-- LISTED ENTRIES --

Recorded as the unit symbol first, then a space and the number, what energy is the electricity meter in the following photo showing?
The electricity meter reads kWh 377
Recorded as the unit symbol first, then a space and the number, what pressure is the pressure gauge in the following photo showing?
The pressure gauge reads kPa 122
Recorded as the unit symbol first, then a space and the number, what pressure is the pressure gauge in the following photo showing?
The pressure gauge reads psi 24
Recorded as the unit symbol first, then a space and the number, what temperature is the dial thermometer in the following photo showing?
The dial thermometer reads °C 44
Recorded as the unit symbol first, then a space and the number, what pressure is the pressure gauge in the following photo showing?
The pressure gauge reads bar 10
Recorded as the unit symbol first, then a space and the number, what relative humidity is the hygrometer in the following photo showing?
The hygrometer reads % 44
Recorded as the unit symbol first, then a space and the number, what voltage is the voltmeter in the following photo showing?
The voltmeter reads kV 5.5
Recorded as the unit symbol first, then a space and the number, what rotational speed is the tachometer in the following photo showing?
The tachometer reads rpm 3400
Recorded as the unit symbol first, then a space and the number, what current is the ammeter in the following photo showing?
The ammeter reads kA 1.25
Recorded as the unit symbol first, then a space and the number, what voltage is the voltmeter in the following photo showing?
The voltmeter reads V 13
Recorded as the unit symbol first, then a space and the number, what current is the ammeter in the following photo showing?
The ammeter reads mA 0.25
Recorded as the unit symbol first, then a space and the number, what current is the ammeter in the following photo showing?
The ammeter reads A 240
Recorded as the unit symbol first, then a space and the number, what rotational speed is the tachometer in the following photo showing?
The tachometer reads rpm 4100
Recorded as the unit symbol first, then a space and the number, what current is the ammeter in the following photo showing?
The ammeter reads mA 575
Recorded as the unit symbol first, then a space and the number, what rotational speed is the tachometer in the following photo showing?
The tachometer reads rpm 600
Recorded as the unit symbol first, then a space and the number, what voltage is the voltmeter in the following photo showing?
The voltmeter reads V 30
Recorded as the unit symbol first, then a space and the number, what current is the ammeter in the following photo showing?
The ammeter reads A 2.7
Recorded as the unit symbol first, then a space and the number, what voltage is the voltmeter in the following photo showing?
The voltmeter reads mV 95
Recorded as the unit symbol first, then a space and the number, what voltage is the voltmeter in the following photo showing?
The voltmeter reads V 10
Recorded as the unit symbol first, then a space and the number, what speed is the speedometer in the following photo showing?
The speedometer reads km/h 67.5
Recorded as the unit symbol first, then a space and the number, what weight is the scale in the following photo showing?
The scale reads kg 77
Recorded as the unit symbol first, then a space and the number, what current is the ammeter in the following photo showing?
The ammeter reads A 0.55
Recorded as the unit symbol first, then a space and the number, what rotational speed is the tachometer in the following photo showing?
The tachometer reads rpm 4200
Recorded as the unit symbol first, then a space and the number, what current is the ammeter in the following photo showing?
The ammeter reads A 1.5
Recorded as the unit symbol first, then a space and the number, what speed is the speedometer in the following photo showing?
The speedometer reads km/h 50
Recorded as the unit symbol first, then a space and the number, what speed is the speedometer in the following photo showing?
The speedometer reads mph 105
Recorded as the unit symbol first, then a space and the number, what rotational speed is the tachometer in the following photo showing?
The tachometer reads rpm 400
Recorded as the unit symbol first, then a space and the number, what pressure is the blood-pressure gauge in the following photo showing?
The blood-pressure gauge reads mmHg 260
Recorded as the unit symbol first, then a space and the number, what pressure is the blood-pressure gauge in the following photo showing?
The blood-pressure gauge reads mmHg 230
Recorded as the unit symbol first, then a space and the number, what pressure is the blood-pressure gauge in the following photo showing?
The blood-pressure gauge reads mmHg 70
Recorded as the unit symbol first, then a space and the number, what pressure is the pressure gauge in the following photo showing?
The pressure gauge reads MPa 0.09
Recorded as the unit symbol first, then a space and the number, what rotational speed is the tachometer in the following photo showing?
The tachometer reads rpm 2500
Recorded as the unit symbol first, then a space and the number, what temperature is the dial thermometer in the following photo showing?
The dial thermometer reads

-- YOUR INSTRUCTIONS --
Can you switch every "reads" in the data above to "shows" and write out all the lines again with nothing else changed?

-- ANSWER SECTION --
Recorded as the unit symbol first, then a space and the number, what energy is the electricity meter in the following photo showing?
The electricity meter shows kWh 377
Recorded as the unit symbol first, then a space and the number, what pressure is the pressure gauge in the following photo showing?
The pressure gauge shows kPa 122
Recorded as the unit symbol first, then a space and the number, what pressure is the pressure gauge in the following photo showing?
The pressure gauge shows psi 24
Recorded as the unit symbol first, then a space and the number, what temperature is the dial thermometer in the following photo showing?
The dial thermometer shows °C 44
Recorded as the unit symbol first, then a space and the number, what pressure is the pressure gauge in the following photo showing?
The pressure gauge shows bar 10
Recorded as the unit symbol first, then a space and the number, what relative humidity is the hygrometer in the following photo showing?
The hygrometer shows % 44
Recorded as the unit symbol first, then a space and the number, what voltage is the voltmeter in the following photo showing?
The voltmeter shows kV 5.5
Recorded as the unit symbol first, then a space and the number, what rotational speed is the tachometer in the following photo showing?
The tachometer shows rpm 3400
Recorded as the unit symbol first, then a space and the number, what current is the ammeter in the following photo showing?
The ammeter shows kA 1.25
Recorded as the unit symbol first, then a space and the number, what voltage is the voltmeter in the following photo showing?
The voltmeter shows V 13
Recorded as the unit symbol first, then a space and the number, what current is the ammeter in the following photo showing?
The ammeter shows mA 0.25
Recorded as the unit symbol first, then a space and the number, what current is the ammeter in the following photo showing?
The ammeter shows A 240
Recorded as the unit symbol first, then a space and the number, what rotational speed is the tachometer in the following photo showing?
The tachometer shows rpm 4100
Recorded as the unit symbol first, then a space and the number, what current is the ammeter in the following photo showing?
The ammeter shows mA 575
Recorded as the unit symbol first, then a space and the number, what rotational speed is the tachometer in the following photo showing?
The tachometer shows rpm 600
Recorded as the unit symbol first, then a space and the number, what voltage is the voltmeter in the following photo showing?
The voltmeter shows V 30
Recorded as the unit symbol first, then a space and the number, what current is the ammeter in the following photo showing?
The ammeter shows A 2.7
Recorded as the unit symbol first, then a space and the number, what voltage is the voltmeter in the following photo showing?
The voltmeter shows mV 95
Recorded as the unit symbol first, then a space and the number, what voltage is the voltmeter in the following photo showing?
The voltmeter shows V 10
Recorded as the unit symbol first, then a space and the number, what speed is the speedometer in the following photo showing?
The speedometer shows km/h 67.5
Recorded as the unit symbol first, then a space and the number, what weight is the scale in the following photo showing?
The scale shows kg 77
Recorded as the unit symbol first, then a space and the number, what current is the ammeter in the following photo showing?
The ammeter shows A 0.55
Recorded as the unit symbol first, then a space and the number, what rotational speed is the tachometer in the following photo showing?
The tachometer shows rpm 4200
Recorded as the unit symbol first, then a space and the number, what current is the ammeter in the following photo showing?
The ammeter shows A 1.5
Recorded as the unit symbol first, then a space and the number, what speed is the speedometer in the following photo showing?
The speedometer shows km/h 50
Recorded as the unit symbol first, then a space and the number, what speed is the speedometer in the following photo showing?
The speedometer shows mph 105
Recorded as the unit symbol first, then a space and the number, what rotational speed is the tachometer in the following photo showing?
The tachometer shows rpm 400
Recorded as the unit symbol first, then a space and the number, what pressure is the blood-pressure gauge in the following photo showing?
The blood-pressure gauge shows mmHg 260
Recorded as the unit symbol first, then a space and the number, what pressure is the blood-pressure gauge in the following photo showing?
The blood-pressure gauge shows mmHg 230
Recorded as the unit symbol first, then a space and the number, what pressure is the blood-pressure gauge in the following photo showing?
The blood-pressure gauge shows mmHg 70
Recorded as the unit symbol first, then a space and the number, what pressure is the pressure gauge in the following photo showing?
The pressure gauge shows MPa 0.09
Recorded as the unit symbol first, then a space and the number, what rotational speed is the tachometer in the following photo showing?
The tachometer shows rpm 2500
Recorded as the unit symbol first, then a space and the number, what temperature is the dial thermometer in the following photo showing?
The dial thermometer shows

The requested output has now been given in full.